### BRIEF
Please convert everything from the start of the records down to the line containing "- Giá rẻ hơn" into a JSON list of strings with one string per line, omitting blank lines.

Collected data:
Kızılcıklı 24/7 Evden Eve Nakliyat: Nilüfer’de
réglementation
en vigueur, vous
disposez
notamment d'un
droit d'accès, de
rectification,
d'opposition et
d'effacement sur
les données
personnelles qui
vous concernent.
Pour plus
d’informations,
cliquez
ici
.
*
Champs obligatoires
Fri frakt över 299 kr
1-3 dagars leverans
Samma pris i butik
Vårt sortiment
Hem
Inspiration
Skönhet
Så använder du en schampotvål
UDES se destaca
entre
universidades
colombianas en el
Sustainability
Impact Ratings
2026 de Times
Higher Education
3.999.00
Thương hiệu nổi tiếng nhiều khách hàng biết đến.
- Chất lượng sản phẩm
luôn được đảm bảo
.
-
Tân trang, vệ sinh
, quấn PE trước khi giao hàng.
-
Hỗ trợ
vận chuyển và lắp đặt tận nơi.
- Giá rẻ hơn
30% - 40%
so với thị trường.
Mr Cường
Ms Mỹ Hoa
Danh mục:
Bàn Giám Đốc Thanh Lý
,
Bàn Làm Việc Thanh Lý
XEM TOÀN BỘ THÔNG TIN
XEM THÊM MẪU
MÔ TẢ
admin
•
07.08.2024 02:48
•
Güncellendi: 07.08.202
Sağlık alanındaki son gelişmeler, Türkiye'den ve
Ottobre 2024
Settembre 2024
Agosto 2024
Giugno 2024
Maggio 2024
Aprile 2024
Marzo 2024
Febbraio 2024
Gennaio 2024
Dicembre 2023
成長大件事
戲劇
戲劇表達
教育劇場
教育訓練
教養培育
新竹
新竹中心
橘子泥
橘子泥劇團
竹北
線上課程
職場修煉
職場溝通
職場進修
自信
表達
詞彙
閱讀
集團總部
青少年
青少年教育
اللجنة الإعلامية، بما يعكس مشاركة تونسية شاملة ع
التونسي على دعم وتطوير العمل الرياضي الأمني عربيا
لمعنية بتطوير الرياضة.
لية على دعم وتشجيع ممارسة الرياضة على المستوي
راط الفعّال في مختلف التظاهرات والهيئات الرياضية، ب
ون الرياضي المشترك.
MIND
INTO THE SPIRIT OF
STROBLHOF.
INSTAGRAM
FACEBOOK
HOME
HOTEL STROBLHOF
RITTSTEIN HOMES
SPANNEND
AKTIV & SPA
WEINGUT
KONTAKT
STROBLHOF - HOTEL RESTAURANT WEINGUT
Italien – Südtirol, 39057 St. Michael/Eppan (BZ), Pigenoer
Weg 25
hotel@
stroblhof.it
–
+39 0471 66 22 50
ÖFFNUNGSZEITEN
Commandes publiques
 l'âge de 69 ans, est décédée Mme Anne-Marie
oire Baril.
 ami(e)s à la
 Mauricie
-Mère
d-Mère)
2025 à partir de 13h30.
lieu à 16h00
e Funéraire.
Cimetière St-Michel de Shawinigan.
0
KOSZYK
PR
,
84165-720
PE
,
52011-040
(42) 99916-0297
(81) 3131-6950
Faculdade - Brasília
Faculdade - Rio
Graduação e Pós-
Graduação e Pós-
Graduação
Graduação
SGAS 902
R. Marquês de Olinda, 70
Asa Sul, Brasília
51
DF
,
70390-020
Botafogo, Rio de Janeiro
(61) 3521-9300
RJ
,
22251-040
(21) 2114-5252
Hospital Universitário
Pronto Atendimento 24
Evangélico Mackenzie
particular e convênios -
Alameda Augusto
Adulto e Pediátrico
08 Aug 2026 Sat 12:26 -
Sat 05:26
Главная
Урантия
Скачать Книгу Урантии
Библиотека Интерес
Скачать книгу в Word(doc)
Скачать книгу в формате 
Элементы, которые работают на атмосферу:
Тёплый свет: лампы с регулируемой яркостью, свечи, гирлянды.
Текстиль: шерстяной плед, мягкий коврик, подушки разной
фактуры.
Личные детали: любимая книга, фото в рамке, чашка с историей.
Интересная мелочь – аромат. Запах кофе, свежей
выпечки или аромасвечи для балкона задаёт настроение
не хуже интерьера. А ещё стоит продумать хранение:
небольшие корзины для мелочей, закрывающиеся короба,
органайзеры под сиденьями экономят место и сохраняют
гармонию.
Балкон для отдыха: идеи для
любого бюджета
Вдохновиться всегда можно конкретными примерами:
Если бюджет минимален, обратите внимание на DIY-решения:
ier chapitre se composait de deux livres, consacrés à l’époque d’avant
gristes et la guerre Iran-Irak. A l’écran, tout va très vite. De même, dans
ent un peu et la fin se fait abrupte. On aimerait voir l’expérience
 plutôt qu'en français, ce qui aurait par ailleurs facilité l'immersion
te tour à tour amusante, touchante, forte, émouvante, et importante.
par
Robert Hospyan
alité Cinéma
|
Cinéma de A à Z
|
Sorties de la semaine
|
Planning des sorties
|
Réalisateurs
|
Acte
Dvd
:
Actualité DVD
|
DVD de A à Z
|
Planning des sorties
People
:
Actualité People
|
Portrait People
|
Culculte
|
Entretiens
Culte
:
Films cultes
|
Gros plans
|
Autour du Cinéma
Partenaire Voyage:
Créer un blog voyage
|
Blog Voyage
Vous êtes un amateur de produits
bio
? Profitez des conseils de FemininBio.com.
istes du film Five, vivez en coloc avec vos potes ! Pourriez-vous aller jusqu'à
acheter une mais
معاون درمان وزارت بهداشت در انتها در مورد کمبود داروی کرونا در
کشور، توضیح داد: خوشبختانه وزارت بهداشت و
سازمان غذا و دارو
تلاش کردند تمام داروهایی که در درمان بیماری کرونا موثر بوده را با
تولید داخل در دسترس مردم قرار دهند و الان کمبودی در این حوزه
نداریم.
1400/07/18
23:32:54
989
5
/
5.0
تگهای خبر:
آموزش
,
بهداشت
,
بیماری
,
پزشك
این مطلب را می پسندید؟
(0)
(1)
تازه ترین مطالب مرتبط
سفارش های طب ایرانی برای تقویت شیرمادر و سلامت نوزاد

### WRITTEN RESPONSE
[
  "Kızılcıklı 24/7 Evden Eve Nakliyat: Nilüfer’de",
  "réglementation",
  "en vigueur, vous",
  "disposez",
  "notamment d'un",
  "droit d'accès, de",
  "rectification,",
  "d'opposition et",
  "d'effacement sur",
  "les données",
  "personnelles qui",
  "vous concernent.",
  "Pour plus",
  "d’informations,",
  "cliquez",
  "ici",
  ".",
  "*",
  "Champs obligatoires",
  "Fri frakt över 299 kr",
  "1-3 dagars leverans",
  "Samma pris i butik",
  "Vårt sortiment",
  "Hem",
  "Inspiration",
  "Skönhet",
  "Så använder du en schampotvål",
  "UDES se destaca",
  "entre",
  "universidades",
  "colombianas en el",
  "Sustainability",
  "Impact Ratings",
  "2026 de Times",
  "Higher Education",
  "3.999.00",
  "Thương hiệu nổi tiếng nhiều khách hàng biết đến.",
  "- Chất lượng sản phẩm",
  "luôn được đảm bảo",
  ".",
  "-",
  "Tân trang, vệ sinh",
  ", quấn PE trước khi giao hàng.",
  "-",
  "Hỗ trợ",
  "vận chuyển và lắp đặt tận nơi.",
  "- Giá rẻ hơn"
]